Darkroom Finds / by Ray Phung

For quite some time now, I have been toying with the idea of setting up a darkroom in my bathroom. Developing and printing gives you that extra latitude to control your exposures, be it from pushing/pulling in development or dodging and burning.  It also gives you an added economic benefit.  Not so long ago, I purchased a roll of Fuji Provia 400x at the tune of around $17 for the roll.  35mm Kodak Portra goes at almost $10.  And this does not include the cost of developing and scanning (around $9-$15, with the high end for E-6 and B+W).  As you can probably tell, it adds up quickly, and I really wanted to find a way to minimize these costs.

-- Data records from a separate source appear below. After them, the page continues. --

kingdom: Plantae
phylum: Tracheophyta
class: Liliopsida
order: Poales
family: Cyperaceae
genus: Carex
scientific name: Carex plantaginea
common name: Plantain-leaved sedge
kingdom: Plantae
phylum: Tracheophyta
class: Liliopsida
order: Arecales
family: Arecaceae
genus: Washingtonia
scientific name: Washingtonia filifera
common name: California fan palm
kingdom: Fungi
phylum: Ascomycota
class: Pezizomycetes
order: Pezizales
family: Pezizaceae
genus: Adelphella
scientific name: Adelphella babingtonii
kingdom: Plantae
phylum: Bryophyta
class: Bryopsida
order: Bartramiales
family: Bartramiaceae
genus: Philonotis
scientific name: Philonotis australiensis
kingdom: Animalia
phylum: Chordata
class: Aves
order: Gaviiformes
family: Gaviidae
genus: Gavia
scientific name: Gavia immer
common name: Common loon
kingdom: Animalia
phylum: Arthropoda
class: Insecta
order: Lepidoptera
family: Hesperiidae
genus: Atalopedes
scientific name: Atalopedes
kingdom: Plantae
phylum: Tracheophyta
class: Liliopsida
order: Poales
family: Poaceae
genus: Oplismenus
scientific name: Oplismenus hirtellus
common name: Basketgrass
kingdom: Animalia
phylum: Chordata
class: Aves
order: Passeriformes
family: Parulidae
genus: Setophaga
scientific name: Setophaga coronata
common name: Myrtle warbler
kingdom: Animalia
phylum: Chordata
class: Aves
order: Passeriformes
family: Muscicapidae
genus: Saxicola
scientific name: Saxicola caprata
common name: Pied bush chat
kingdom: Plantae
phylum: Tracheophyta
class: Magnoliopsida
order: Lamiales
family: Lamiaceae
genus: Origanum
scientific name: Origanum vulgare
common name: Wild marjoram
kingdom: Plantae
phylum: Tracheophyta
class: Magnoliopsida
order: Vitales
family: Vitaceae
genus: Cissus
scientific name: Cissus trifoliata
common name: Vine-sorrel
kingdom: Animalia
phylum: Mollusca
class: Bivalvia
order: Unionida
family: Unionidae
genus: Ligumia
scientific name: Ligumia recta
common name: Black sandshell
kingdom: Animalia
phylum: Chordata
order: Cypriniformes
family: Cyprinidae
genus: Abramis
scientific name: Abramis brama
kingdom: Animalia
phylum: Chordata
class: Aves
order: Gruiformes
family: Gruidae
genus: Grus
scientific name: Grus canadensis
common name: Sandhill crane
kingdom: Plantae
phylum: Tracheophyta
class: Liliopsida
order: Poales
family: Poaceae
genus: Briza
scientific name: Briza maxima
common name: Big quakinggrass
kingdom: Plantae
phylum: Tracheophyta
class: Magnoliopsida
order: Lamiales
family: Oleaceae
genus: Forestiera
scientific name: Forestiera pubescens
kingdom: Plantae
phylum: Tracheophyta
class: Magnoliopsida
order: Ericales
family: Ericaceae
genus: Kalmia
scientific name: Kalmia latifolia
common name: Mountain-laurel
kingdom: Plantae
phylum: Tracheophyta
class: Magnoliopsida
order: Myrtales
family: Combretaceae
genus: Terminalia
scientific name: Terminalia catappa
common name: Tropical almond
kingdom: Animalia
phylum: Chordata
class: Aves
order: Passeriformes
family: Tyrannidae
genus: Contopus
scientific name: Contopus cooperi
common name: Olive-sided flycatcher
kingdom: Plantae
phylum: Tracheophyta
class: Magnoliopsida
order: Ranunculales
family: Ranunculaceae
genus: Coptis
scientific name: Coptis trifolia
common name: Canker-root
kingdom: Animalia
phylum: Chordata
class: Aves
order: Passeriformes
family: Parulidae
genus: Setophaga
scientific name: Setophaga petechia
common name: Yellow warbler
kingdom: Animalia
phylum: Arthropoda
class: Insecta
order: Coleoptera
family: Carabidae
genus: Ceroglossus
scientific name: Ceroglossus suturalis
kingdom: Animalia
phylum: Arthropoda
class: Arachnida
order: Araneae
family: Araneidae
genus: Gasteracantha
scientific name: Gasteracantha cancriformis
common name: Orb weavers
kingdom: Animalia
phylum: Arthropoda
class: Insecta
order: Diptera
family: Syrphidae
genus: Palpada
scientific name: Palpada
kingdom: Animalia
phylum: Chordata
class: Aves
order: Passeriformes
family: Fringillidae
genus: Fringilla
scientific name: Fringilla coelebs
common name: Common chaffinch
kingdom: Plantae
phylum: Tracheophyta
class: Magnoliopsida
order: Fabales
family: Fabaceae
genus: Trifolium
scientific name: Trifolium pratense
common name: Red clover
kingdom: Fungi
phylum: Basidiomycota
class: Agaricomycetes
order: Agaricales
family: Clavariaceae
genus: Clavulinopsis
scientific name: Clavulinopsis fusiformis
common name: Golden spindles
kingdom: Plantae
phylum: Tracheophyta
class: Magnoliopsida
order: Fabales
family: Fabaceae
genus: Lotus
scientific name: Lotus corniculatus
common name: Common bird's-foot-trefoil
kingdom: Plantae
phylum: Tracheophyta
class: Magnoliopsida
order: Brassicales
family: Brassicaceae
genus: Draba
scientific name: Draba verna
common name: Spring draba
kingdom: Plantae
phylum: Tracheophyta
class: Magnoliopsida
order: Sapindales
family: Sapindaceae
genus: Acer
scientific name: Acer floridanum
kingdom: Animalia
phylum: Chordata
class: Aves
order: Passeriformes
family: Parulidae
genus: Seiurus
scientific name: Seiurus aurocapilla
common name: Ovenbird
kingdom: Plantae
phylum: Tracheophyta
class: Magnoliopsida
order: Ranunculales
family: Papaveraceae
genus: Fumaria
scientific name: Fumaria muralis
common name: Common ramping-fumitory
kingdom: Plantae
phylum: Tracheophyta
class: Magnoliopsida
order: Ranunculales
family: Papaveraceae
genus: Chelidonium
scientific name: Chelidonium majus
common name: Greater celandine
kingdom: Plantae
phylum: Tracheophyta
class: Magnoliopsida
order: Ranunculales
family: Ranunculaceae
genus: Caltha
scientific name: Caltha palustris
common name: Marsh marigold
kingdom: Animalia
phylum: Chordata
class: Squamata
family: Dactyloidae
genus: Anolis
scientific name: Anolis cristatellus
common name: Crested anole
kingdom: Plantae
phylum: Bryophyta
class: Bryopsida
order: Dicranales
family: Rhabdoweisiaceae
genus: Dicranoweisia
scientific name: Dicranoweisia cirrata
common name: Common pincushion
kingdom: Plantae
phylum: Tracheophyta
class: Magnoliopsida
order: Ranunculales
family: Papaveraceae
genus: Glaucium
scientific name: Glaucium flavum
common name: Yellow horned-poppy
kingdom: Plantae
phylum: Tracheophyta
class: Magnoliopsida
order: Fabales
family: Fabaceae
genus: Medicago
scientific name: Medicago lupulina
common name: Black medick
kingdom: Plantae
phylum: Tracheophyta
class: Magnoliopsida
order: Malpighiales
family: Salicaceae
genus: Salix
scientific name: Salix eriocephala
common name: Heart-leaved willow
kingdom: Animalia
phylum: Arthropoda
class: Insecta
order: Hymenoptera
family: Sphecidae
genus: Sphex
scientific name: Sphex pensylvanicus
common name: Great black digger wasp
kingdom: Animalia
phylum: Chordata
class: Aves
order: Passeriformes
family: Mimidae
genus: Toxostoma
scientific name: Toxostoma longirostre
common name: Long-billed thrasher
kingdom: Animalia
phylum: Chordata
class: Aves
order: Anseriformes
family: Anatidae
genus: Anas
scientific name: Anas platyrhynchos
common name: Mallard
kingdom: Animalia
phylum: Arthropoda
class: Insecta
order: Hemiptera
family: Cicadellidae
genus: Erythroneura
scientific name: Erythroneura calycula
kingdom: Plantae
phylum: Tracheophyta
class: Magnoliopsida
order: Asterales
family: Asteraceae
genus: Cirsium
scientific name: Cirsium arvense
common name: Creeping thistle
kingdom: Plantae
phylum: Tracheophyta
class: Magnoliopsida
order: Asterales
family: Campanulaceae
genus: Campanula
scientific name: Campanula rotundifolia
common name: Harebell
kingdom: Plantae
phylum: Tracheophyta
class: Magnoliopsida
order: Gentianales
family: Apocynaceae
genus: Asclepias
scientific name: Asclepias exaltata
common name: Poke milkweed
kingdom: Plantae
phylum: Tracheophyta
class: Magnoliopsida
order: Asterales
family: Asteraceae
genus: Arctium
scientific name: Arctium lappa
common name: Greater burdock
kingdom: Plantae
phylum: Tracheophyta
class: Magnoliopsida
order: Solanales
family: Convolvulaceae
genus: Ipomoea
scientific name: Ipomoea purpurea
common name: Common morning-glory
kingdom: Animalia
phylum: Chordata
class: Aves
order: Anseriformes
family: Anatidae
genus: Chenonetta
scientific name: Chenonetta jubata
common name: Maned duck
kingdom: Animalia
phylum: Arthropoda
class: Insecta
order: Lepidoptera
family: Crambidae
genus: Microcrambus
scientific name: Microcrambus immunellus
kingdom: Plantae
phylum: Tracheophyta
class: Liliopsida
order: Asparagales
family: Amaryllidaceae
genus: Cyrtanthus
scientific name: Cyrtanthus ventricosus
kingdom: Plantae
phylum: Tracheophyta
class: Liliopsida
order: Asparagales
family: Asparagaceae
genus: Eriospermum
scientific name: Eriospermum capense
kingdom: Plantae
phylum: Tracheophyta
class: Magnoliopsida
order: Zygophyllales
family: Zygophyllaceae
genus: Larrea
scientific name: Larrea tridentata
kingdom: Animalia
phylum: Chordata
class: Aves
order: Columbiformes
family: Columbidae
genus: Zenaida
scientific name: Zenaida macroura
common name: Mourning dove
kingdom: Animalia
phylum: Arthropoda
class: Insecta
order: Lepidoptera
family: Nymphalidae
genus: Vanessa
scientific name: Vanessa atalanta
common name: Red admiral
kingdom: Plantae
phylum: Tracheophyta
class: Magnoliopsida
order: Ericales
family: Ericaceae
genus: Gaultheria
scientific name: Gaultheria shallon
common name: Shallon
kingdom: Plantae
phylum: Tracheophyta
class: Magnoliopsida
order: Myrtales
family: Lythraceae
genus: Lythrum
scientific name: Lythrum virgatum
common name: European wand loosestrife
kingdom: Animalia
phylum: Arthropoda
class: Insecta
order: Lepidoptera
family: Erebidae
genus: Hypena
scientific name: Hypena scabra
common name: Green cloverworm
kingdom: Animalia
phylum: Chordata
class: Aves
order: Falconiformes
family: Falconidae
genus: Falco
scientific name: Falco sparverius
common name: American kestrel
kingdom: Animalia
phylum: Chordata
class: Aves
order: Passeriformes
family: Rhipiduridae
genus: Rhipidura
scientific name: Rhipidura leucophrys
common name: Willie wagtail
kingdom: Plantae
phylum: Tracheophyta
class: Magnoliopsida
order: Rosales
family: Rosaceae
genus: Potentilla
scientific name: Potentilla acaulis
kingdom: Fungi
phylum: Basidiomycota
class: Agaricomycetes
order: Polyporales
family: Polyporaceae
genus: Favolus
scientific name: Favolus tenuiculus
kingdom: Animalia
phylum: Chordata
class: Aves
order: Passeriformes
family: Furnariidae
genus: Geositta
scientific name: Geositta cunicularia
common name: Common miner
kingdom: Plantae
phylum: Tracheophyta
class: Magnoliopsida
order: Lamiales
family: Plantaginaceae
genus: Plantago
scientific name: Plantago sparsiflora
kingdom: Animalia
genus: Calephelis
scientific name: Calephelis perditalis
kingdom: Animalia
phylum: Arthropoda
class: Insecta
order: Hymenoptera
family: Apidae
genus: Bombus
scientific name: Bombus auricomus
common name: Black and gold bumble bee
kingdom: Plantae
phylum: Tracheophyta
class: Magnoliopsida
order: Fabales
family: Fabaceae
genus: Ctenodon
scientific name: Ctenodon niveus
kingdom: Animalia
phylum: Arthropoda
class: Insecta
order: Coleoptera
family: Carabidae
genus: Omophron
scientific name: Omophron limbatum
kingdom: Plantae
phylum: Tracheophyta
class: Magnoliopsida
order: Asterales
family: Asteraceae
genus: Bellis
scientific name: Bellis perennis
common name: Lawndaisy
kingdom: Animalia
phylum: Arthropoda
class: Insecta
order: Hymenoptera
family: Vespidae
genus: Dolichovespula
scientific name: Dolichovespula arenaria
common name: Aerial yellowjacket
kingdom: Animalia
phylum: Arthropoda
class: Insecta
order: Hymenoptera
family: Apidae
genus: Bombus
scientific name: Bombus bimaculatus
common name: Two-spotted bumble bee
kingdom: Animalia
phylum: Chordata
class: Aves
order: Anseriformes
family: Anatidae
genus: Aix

Towards the end of December, I found someone selling random developing equipment for the large sum of $5 via Craigslist.  Of course I jumped on this awesome deal.  Included in this transaction was:

  • changing bag
  • 2 stainless steel developing tanks (4 reel and 1 reel)
  • 4 stainless steel reels (35mm)
  • Watson bulk film loader (loaded with Kodak Tri-X expiring in 1986) 
  • A dozen or so empty canisters
  • beakers, tongs, thermometer, lens cloth

Pretty sweet deal right? The very next day, I was perusing good ole CL again, and found someone else giving away an enlarger.  That's right.  For free!  I left work early and headed over to pick up a: 

  • Beseler 67c Enlarger
  • Zone VI cold light adapter
  • Schneider Componon-S 50mm enlarging lens
  • 35mm and 120 film carriers
  • timer and safelight
  • 8x10 trays (4) and a large wash tray; Kodak Auto Siphon for washing
  • More tongs, beakers, blower/brush

The enlarger was in pretty nice shape.  The only issue was that the baseboard was warped from being stored for so long.  This last weekend I headed over to the Rebuilding Center on N. Mississippi Ave.  It's this cool little non-profit that sells a plethora of de-constructed building materials at an awesome price.  Check them out www.rebuildingcenter.org.  For $2, I found the top of an elementary school desk (the kind whose top folds up) which was roughly the same size as the enlarger base. With a few pronged t-nuts,  I mounted the enlarger arm to an new base - Good as new!

So for $5, I now have a complete darkroom setup laying around my house.  Actually, it was closer to $10 with the new base and t-nuts.  In any case, I got a fantastic deal and was able to get a jumpstart on one of my 2014 resolutions - start developing and printing my own film.